Funds that hold inflation-protected bonds benefit from their longest series of entries in more than a decade, as investors guarantee consumer prices rise as the US economy recovers.
According to data provider EPFR, an additional $ 1.2 billion was invested in funds that buy inflation-protected US Treasury securities, or Tips, during the week ended Wednesday, according to data provider EPFR. – the 29th consecutive week of net admissions. That brought the total for the year to date to $ 14.4 billion.
the The current run of entries is the longest of its kind since the aftermath of the global financial crisis, when Tips funds experienced uninterrupted growth from December 2008 to early 2010.
“Inflation is the number one concern,” said Collin Martin, fixed income strategist at Charles Schwab. “[Tips] won’t offer you much return or return potential, but if you’re worried about a surprise with inflation rising significantly, there really isn’t a better investment that can serve as a hedge. “
Markets have been intensely focused on the inflation outlook since the first signs in November that the global coronavirus vaccination campaign is progressing faster than expected.

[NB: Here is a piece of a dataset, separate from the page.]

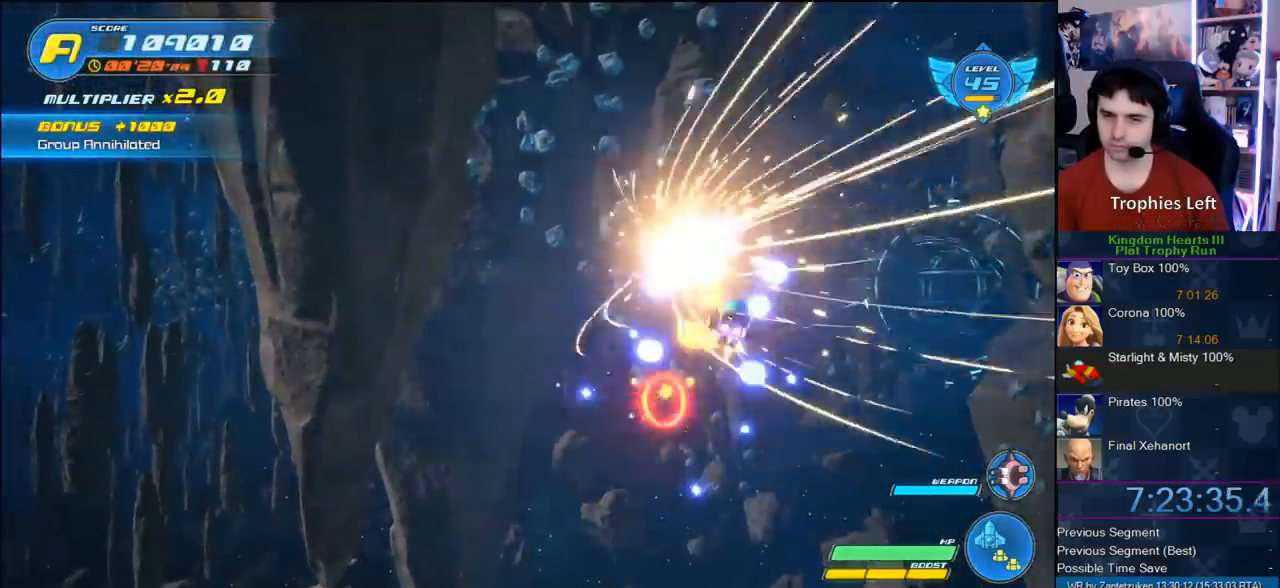
{"buttons": ["R2"], "left_stick": "down-left", "right_stick": "center", "events": [[67, "R2", "down"], [183, "left_stick", "left"], [300, "R2", "up"], [367, "R2", "down"], [367, "left_stick", "down-left"]]}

The Biden administration’s $ 1.9 billion fiscal stimulus package, adopted in March, new predictions fueled higher prices to come, with top economists including former Treasury Secretary Larry Summers Warning on the risks of overheating the world’s largest economy.
The Federal Reserve’s preferred inflation indicator – Core PCE – was 1.4% in February, and policymakers pledged to keep monetary policy ultra-accommodative until it averages 2%.
Fed Chairman Jay Powell and other central bank officials have argued that any increase in price pressure would “transientAnd will likely fade away as supply chains adjust to growing demand.
Popular market metrics of inflation expectations indicate that Wall Street broadly agrees with this view. The two-year and five-year break-even rates, which are derived from Tips and predict inflation in two and five years, now hover at 2.63% and 2.57%, respectively, after both being lower at 2% in December. The 10-year gauge is lower, however, at 2.3 percent.

As equilibrium rates have risen, longer-term Treasuries have sold off, as the value of these bonds is eroded by inflation. That took the 10-year Treasury yield from less than 1% at the start of the year to a high of 1.78%. It is now at 1.55%.
Investment strategists expect strong economic growth and inflation to push it even higher: Bloomberg forecasts point to a year-end return of 2%.
“Transient [inflation] can move markets, ”said Alexandra Lawson, fixed income portfolio manager at Goldman Sachs Asset Management. “That in itself can lead to higher inflation expectations.”
She added: “If you think inflation expectations lead to more permanent inflation, you can help offset that in exposure to tips.”